■ **Excerpted records**:
• • • • • • •
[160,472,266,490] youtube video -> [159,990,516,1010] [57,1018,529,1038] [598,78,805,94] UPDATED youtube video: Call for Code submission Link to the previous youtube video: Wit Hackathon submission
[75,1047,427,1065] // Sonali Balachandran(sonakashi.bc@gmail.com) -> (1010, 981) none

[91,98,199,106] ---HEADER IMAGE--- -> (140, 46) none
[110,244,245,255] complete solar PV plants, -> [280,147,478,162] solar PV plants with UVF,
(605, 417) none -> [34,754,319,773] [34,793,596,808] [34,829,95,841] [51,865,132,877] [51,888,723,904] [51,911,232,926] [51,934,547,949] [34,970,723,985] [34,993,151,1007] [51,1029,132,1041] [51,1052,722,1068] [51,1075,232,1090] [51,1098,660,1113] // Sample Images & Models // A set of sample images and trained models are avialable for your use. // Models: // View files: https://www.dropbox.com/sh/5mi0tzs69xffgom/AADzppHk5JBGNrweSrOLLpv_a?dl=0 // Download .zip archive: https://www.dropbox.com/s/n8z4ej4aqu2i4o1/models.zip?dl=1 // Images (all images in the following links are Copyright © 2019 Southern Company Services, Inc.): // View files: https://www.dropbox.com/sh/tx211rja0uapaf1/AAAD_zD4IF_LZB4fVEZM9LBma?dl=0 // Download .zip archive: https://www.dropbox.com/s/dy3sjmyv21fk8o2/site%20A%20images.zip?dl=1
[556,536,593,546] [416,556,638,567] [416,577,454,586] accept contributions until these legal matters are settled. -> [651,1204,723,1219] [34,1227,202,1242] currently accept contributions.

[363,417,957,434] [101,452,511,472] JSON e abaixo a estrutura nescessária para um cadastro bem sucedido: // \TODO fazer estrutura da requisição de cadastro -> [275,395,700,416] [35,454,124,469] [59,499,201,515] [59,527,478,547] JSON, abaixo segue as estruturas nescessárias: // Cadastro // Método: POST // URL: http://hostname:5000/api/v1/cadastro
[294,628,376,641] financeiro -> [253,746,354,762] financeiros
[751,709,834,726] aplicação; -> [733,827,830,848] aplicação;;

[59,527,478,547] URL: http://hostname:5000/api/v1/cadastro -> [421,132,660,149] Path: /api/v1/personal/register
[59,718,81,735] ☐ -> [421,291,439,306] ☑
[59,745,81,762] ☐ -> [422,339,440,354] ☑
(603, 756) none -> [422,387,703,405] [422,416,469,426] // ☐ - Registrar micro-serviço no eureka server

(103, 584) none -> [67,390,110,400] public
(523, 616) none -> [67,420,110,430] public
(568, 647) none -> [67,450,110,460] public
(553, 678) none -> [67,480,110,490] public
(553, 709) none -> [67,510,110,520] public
• • • • • • •
■ **What you should do**:
Go over the data and return every line that includes the word "public".

■ **Result of this exercise**:
(103, 584) none -> [67,390,110,400] public
(523, 616) none -> [67,420,110,430] public
(568, 647) none -> [67,450,110,460] public
(553, 678) none -> [67,480,110,490] public
(553, 709) none -> [67,510,110,520] public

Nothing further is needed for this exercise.